Mayoral candidate Eric Adams stood with transit workers in Brooklyn on Thursday decrying what they said was the scapegoating of a bus driver who allegedly lost control of his bus and crashed into a brownstone earlier this week.
The Brooklyn borough president and union leaders also charged that the city weren’t doing enough to protect against the rise in assaults against bus drivers and transit workers.
The crash, caught on video, occurred on June 7, when the 55-year-old driver, with 13 years on the job, apparently lost control of the B49 Bus traveling southbound on Bedford Avenue in Flatbush. The crash injured 16, and MTA officials indicated actions by the driver will likely end up being the cause.
On the flip side, between October 2020 and March 2021, there have been 29 felony assaults against bus operators, in addition to 800 other incidents of harassment, according to data compiled by TWU.
Bus drivers and transit workers believe that the MTA management was too quick to blame the driver without a thorough investigation, while not doing enough to stem the violence against their workers.
“Here you have these assaults on bus drivers, or running when someone has a razor. What I am saying to you is, someone has a razor. What are we saying to you? That we’re going to penalize you for every minor issue that happens while you’re on the road. The thousands of miles you cover every day and then you’re going to turn that one episode and expose it and make you seem like you are reckless,” said Adams.

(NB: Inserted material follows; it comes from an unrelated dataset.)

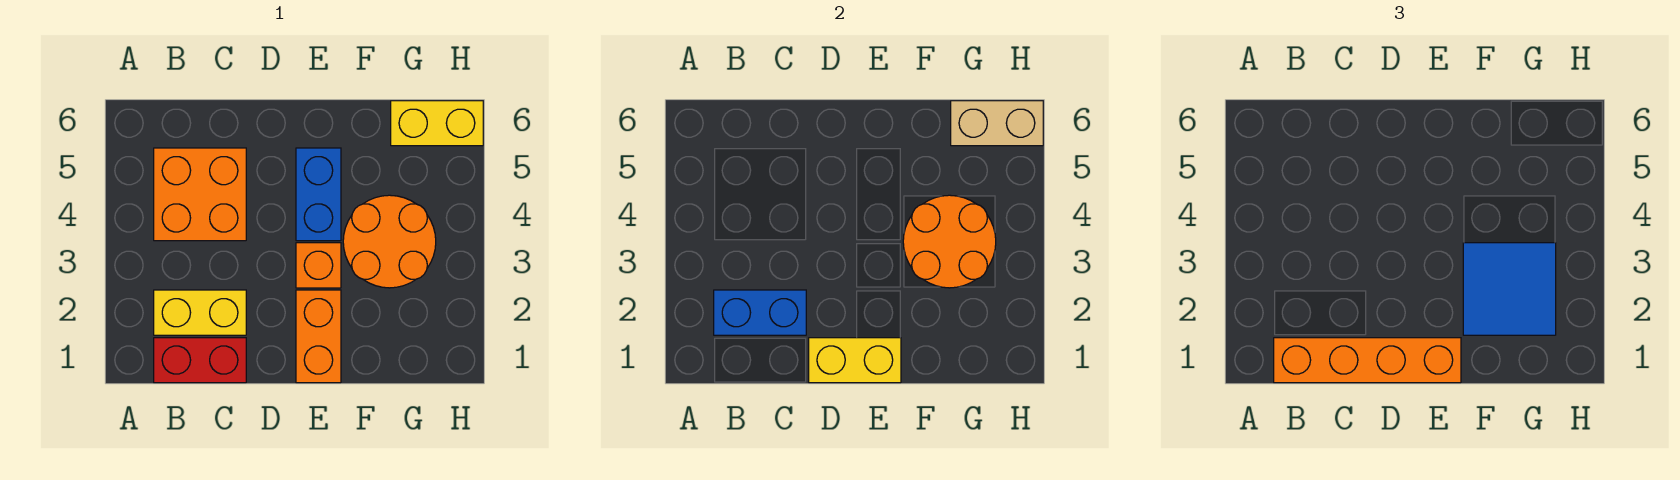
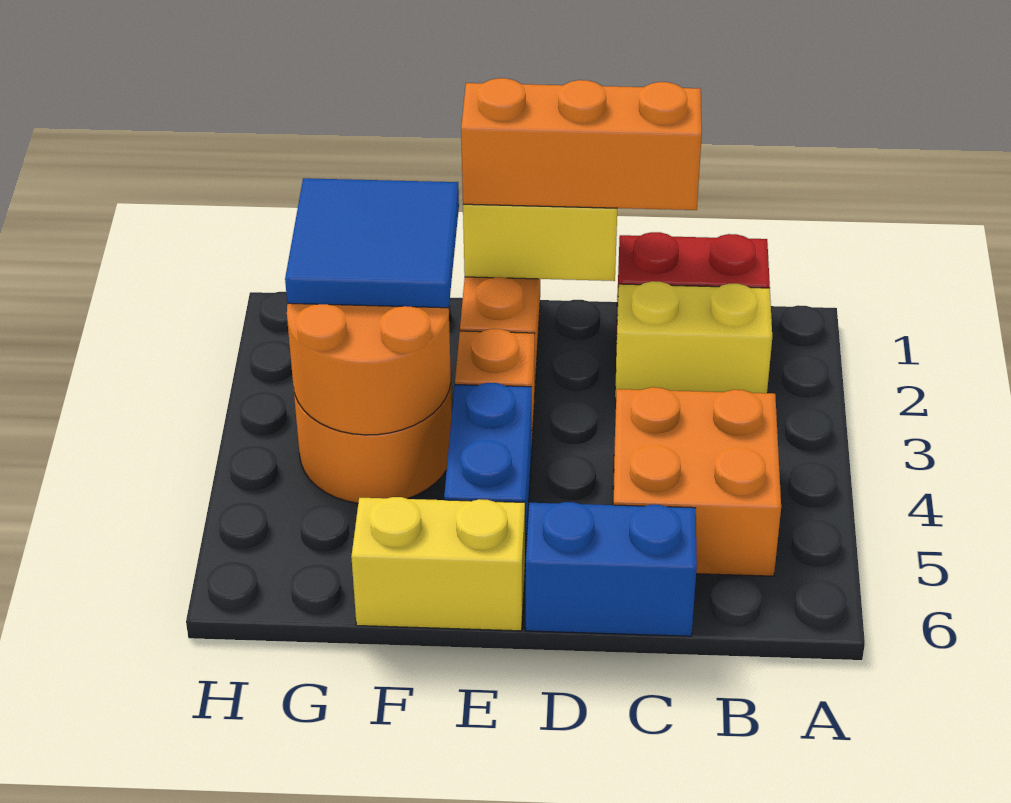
orange brick B1:E1 level 3 -> orange brick C1:E1 level 3
blue brick B2:C2 level 2 -> blue brick C6:D6 level 1
yellow brick G6:H6 level 1 -> yellow brick E6:F6 level 1
tan brick G6:H6 level 2 -> none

“I want to come out here today and stand with you in solidarity. We should not have these assaults on MTA employees in our subway system. We should not have these assaults on our bus drivers. We should not have this climate where it’s open season when people lend out their frustration on you, and no one seems to care. That’s what this is about,” he added.
The transit workers and bus drivers were also up in arms about a bus driver, hailed as a hero and injured while stopping a mugging of an elderly couple, being denied worker’s compensation from the MTA because the incident happened on his lunch break.
“Transit always wants to come after a bus operator, instead of applauding our operators, instead of being with our operator and finding out how they’re doing. They’re more concerned about where they were, where they were standing, or what they were doing when they were spat on and assaulted,” said TWU Local 100 Chair Armando Serrano.
In a statement, an MTA spokesperson told reporters: “The MTA is required to follow State law when making decisions on workers compensation. Those who believe the law falls short in covering this case can and should lobby the NY legislature to change it.”